You have never lived there, if I understand correctly. Why wouldn't you move there? Is there some experience you have with it? Housing prices? Internet rumors?


I've never lived there, but I visit often for work. Primarily two reasons - the first is that I'm starting a family and neither I nor my wife have any family there. The second is, as you guessed, the home prices. If I wanted something even remotely affordable, I'd have to live far away and have an insane commute. We've already lived that lifestyle in NYC, and we're not eager to return to it.


Seems like these issues can be solved with a lucrative offer:

1. Get a full time nanny.

2. Buy a home at a desirable neighbourhood.


Well, family is more than just daycare for one thing. But the larger point is that I don’t see my reasons as issues that need to be addressed. Silicon Valley is not the center of my universe.


That'd probably need to be a 1mil+ offer


Which part of FL?


South Florida, about an hour north of Miami. The prices down here have gotten kind of crazy so I'd like to move, but our family is here so that makes it difficult. Still better overall than NYC.


Appreciate the response. Wife and I looked at SoFlo, specifically Miami, really closely. Even lived for a month. It was hard for us to pull the trigger, but cool to see it's working out for others.

I wouldn't mind being there as opposed to this winter in the bay...


I'd be happy to trade places for the winter - I do miss my seasons!


I think it is a misconception that you need to be in the Bay Area to advance an tech career. Unless you have some ultra-non-portable skill that only develops in one region on Earth, you might need to reconsider your career path, because it sounds too limited to be useful.

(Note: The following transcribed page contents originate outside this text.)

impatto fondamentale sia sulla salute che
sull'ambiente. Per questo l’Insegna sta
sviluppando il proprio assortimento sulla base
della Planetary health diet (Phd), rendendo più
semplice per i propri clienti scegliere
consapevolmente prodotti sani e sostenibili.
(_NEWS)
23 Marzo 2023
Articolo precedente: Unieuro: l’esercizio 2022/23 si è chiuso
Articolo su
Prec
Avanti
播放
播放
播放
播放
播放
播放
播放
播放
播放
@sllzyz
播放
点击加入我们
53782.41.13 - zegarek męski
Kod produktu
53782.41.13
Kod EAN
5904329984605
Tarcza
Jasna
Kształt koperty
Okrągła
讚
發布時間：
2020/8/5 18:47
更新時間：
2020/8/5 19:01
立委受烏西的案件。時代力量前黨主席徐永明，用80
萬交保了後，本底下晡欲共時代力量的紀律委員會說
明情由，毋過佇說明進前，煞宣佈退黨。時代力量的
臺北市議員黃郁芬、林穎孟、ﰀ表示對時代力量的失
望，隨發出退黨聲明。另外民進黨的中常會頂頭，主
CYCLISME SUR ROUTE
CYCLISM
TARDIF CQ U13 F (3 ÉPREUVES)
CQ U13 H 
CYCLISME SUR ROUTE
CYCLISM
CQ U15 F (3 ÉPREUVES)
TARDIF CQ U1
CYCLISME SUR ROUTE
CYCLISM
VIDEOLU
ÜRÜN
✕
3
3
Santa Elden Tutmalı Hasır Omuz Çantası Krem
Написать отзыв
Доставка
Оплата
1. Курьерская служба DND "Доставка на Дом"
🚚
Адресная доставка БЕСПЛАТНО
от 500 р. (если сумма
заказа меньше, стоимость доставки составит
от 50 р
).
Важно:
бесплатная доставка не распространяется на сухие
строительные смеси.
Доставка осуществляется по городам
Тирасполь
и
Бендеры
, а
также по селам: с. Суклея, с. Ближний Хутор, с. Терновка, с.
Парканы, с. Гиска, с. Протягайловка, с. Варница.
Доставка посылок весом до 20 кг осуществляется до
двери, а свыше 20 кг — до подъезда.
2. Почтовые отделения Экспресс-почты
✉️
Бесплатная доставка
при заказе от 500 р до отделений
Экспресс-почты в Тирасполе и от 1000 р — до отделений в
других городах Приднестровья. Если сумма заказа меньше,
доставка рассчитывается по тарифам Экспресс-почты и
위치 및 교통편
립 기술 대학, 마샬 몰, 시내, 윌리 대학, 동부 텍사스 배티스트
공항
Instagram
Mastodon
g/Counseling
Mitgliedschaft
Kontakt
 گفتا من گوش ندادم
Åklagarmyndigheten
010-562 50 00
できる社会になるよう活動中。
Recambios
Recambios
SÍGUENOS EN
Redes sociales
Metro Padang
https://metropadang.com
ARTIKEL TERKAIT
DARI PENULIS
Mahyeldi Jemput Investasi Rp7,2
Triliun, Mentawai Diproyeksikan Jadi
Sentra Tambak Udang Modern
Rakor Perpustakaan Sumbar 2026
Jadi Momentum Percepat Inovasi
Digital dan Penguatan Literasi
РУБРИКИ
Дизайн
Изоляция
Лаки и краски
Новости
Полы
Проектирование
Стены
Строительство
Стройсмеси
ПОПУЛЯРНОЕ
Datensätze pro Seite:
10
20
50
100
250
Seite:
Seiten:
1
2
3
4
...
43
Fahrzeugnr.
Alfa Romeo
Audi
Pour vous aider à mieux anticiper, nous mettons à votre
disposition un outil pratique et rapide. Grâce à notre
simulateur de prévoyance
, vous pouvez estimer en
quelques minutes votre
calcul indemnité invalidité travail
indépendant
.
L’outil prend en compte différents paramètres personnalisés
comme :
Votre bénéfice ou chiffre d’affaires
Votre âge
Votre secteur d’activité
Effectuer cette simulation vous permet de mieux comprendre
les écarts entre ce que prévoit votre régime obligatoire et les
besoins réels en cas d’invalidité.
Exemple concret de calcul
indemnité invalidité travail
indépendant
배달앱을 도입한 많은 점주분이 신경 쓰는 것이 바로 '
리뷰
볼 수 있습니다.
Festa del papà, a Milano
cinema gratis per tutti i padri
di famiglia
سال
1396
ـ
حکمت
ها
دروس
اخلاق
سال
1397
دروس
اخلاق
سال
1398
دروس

I took them as saying that they'd need to move to the Bay Area to advance in the specific tech mega-corp they were in previously, not that you have to be in the Bay Area to advance in tech in general.


Correct.


> There's absolutely no way I'm doing that to my family.

Do what?


Are you implying that your personal decision is a signal of anything actually going on in SF and in the labor market?


Whatever answer keeps you from moving to Texas.


never = 4 years?

wot?


Price sold below published market rate are now on hold and cannot be shown. Local governments there are manipulating price discovery.


Housing prices can never fall. It’s by design


You may have missed, for example, the year 2008.


Does the rent ever go down though? Landlords only raise it. I don't remember this ever happening. So I'd say some housing prices indeed never fall.


Minneapolis has seen real decrease in rents due to liberalizing new construction.

https://www.bloomberg.com/news/features/2023-08-09/minneapol...


This is a story about falling housing prices.


The very first line of the linked article:

"San Francisco rents continue to drop, and they probably haven’t hit bottom."